Though the Cleves loved to recount among themselves even the minor events of their family history—repeating word for word, with stylized narrative and rhetorical interruptions, entire death-bed scenes, or marriage proposals that had occurred a hundred years before-the events of this terrible Mother's Day were never discussed. They were not discussed even in covert groups of two, brought together by a long car trip or by insomnia in a late-night kitchen; and this was unusual, because these family discussions were how the Cleves made sense of the world. Even the cruelest and most random disasters—the death, by fire, of one of Charlotte's infant cousins; the hunting accident in which Charlotte's uncle had died while she was still in grammar school—were constantly rehearsed among them, her grandmother's gentle voice and her mother's stern one merging harmoniously with her grandfather's baritone and the babble of her aunts, and certain ornamental bits, improvised by daring soloists, eagerly seized upon and elaborated by the chorus, until finally, by group effort, they arrived together at a single song; a song which was then memorized, and sung by the entire company again and again, which slowly eroded memory and came to take the place of truth: the angry fireman, failing in his efforts to resuscitate the tiny body, transmuted sweetly into a weeping one; the moping bird dog, puzzled for several weeks by her master's death, recast as the grief-stricken Queenie of family legend, who searched relentlessly for her beloved throughout the house and howled, inconsolable, in her pen all night; who barked in joyous welcome whenever the dear ghost approached in the yard, a ghost that only she could perceive. "Dogs can see things that we can't," Charlotte's aunt Tat always intoned, on cue, at the proper moment in the story. She was something of a mystic and the ghost was her innovation.
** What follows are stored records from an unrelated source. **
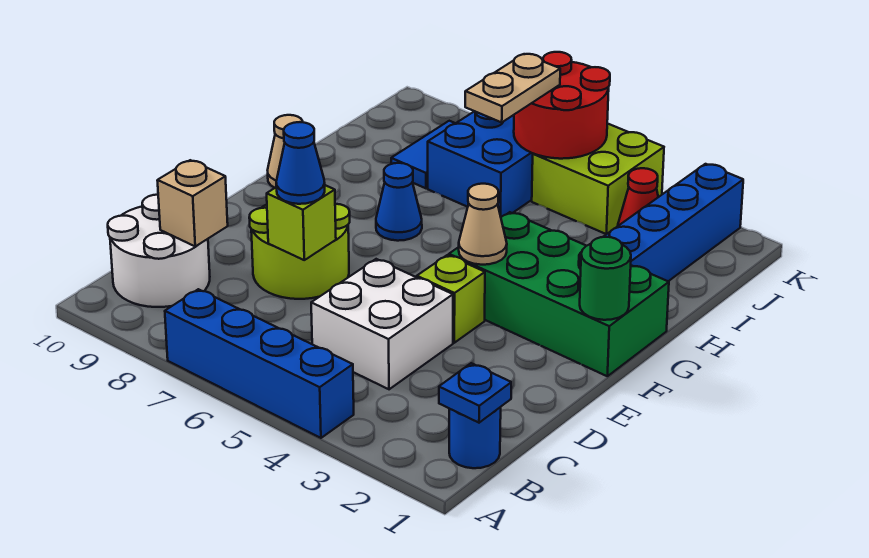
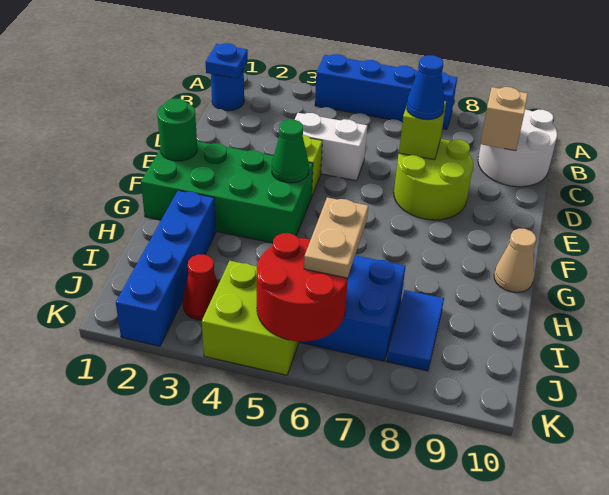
white 2x2 brick [311,259,453,389] -> white 1x2 brick [295,113,367,181]
tan 1x1 cone [459,184,507,265] -> green 1x1 cone [272,119,309,183]
blue 1x1 cone [376,163,422,241] -> none

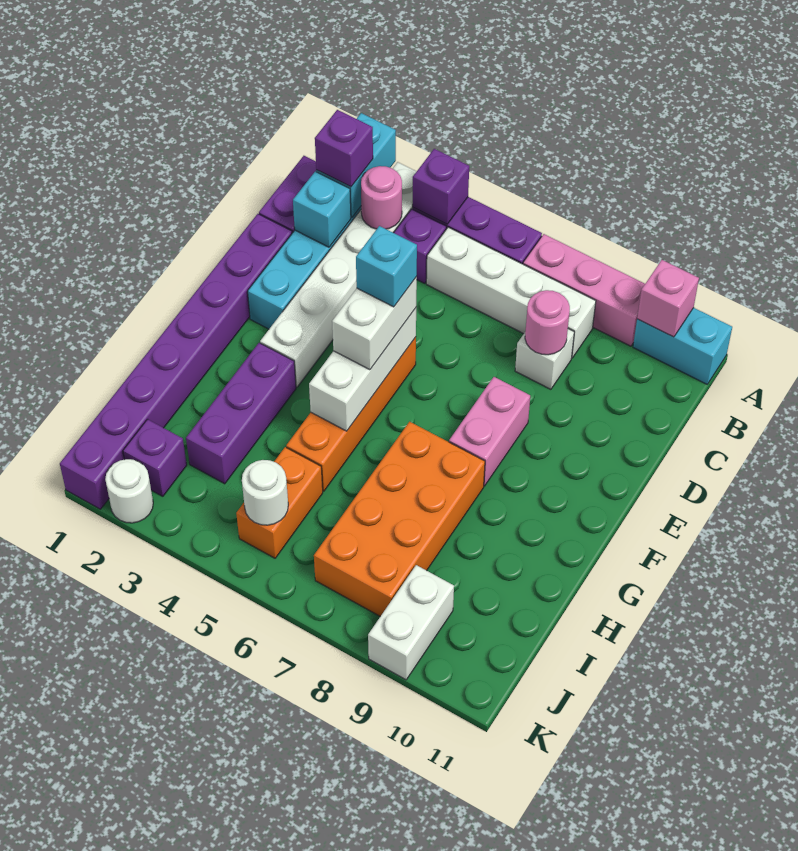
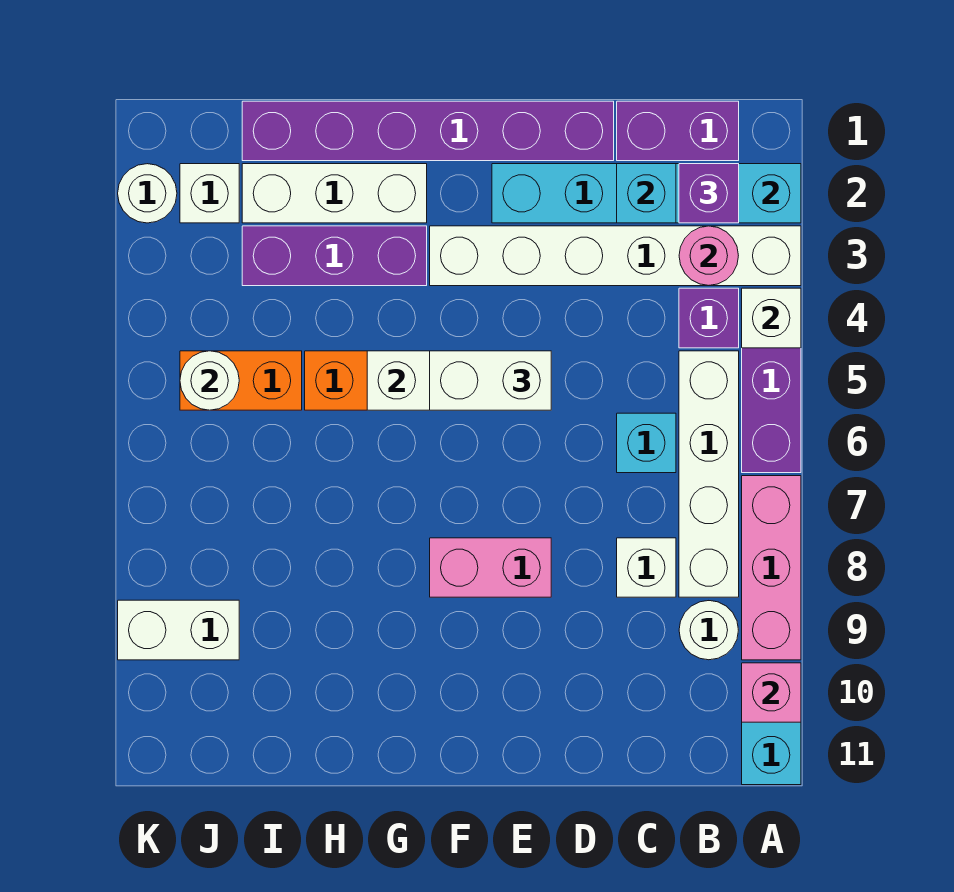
purple 1x1 brick [413,149,469,224] -> white 1x1 brick [742,288,801,348]
none -> white 1x1 round brick [679,601,738,660]
pink 1x1 round brick [525,290,570,355] -> none
purple 1x8 brick [60,214,292,509] -> purple 1x6 brick [242,101,614,161]
cyan 1x1 brick [356,226,417,307] -> cyan 1x1 brick moved to [617,413,676,473]
none -> white 1x3 brick [242,164,427,223]
orange 2x4 brick [314,422,485,616] -> none
purple 1x1 brick [123,419,187,496] -> white 1x1 brick [180,164,239,223]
But Robin: their dear little Robs. More than ten years later, his death remained an agony; there was no glossing any detail; its horror was not subject to repair or permutation by any of the narrative devices that the Cleves knew. And—since this willful amnesia had kept Robin's death from being translated into that sweet old family vernacular which smoothed even the bitterest mysteries into comfortable, comprehensible form—the memory of that day's events had a chaotic, fragmented quality, bright mirror-shards of nightmare which flared at the smell of wisteria, the creaking of a clothes-line, a certain stormy cast of spring light.